TASK PROMPT ::
Which lines below contain the string "category", with case counting? List each of those lines in full.

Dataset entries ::
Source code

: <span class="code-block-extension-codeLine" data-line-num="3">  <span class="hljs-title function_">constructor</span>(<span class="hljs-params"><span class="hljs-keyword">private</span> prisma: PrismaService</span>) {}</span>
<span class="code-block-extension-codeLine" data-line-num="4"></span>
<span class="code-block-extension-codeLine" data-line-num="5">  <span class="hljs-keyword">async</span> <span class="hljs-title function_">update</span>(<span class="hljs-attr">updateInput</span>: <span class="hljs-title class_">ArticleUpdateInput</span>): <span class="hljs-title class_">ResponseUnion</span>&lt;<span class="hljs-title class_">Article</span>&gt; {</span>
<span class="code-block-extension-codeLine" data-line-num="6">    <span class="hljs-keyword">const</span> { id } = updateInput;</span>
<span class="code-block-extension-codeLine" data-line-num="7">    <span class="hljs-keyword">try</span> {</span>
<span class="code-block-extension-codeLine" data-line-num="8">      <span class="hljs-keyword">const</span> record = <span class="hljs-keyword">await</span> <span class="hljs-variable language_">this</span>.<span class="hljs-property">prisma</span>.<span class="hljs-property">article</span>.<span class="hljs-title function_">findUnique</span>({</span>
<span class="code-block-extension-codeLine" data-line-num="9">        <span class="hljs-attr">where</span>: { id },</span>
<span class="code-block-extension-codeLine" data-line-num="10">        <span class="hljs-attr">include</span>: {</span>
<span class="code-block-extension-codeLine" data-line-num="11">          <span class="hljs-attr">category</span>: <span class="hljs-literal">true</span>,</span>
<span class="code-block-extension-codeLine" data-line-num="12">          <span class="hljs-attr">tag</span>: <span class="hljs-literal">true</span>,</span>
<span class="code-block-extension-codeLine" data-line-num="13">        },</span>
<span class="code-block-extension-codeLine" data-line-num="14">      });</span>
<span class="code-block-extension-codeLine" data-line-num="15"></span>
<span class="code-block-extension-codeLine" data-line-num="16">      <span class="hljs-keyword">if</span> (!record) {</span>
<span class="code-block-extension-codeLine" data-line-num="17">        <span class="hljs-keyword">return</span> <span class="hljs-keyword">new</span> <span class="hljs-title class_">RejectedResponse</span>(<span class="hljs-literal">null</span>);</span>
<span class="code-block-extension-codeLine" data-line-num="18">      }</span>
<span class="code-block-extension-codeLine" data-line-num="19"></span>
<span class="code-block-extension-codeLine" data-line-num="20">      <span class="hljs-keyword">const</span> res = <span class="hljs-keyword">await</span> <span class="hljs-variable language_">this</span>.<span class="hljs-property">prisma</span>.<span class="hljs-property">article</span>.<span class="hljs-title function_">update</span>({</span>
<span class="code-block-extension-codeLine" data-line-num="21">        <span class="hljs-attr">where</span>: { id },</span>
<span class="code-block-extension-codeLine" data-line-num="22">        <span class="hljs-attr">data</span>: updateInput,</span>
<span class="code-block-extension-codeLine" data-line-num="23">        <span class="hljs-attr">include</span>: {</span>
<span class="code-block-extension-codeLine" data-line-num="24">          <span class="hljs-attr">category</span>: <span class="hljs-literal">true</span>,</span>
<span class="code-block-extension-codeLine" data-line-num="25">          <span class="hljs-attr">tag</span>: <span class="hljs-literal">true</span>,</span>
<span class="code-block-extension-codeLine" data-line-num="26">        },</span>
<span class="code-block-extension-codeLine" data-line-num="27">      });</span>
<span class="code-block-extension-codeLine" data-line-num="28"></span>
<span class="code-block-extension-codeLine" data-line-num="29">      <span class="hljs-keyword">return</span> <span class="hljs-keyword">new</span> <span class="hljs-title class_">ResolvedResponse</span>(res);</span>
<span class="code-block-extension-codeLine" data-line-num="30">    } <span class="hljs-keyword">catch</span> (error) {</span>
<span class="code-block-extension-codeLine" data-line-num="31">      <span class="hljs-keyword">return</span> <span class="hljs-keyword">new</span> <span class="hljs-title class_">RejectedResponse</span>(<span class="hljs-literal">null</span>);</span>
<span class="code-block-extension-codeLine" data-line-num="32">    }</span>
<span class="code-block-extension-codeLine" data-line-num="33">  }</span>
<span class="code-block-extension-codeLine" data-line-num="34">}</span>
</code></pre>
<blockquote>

COMPLETED EXERCISE ::
<span class="code-block-extension-codeLine" data-line-num="11">          <span class="hljs-attr">category</span>: <span class="hljs-literal">true</span>,</span>
<span class="code-block-extension-codeLine" data-line-num="24">          <span class="hljs-attr">category</span>: <span class="hljs-literal">true</span>,</span>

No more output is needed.